## Dataset extract:

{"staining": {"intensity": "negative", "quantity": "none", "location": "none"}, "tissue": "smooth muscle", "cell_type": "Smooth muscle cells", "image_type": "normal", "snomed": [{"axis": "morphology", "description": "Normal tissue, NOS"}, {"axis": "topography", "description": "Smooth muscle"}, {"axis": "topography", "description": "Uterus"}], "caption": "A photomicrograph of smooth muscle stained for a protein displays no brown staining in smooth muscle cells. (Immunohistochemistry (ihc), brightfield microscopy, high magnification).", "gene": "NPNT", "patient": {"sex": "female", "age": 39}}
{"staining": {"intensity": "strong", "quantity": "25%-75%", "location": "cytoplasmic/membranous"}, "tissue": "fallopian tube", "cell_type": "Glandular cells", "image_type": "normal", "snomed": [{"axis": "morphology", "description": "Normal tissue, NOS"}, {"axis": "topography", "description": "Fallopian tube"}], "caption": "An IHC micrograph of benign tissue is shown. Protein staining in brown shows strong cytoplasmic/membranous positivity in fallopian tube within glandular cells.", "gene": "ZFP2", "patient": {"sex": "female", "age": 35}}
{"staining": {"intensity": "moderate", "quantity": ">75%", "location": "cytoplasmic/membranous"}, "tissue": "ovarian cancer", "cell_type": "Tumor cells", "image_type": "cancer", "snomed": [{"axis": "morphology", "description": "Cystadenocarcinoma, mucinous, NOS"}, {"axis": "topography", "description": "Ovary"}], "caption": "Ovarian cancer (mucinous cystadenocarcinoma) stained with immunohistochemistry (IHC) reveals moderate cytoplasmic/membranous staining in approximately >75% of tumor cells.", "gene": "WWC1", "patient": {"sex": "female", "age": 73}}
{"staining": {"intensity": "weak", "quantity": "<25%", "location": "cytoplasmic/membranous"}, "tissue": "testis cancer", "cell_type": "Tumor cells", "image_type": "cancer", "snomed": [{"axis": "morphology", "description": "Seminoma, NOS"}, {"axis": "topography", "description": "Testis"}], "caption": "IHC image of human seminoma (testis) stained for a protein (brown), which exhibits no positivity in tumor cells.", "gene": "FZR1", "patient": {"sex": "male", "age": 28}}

## What the task asks:
Starting from the data above, filter for lines with "Tumor" and copy each one.

## Written answer:
{"staining": {"intensity": "moderate", "quantity": ">75%", "location": "cytoplasmic/membranous"}, "tissue": "ovarian cancer", "cell_type": "Tumor cells", "image_type": "cancer", "snomed": [{"axis": "morphology", "description": "Cystadenocarcinoma, mucinous, NOS"}, {"axis": "topography", "description": "Ovary"}], "caption": "Ovarian cancer (mucinous cystadenocarcinoma) stained with immunohistochemistry (IHC) reveals moderate cytoplasmic/membranous staining in approximately >75% of tumor cells.", "gene": "WWC1", "patient": {"sex": "female", "age": 73}}
{"staining": {"intensity": "weak", "quantity": "<25%", "location": "cytoplasmic/membranous"}, "tissue": "testis cancer", "cell_type": "Tumor cells", "image_type": "cancer", "snomed": [{"axis": "morphology", "description": "Seminoma, NOS"}, {"axis": "topography", "description": "Testis"}], "caption": "IHC image of human seminoma (testis) stained for a protein (brown), which exhibits no positivity in tumor cells.", "gene": "FZR1", "patient": {"sex": "male", "age": 28}}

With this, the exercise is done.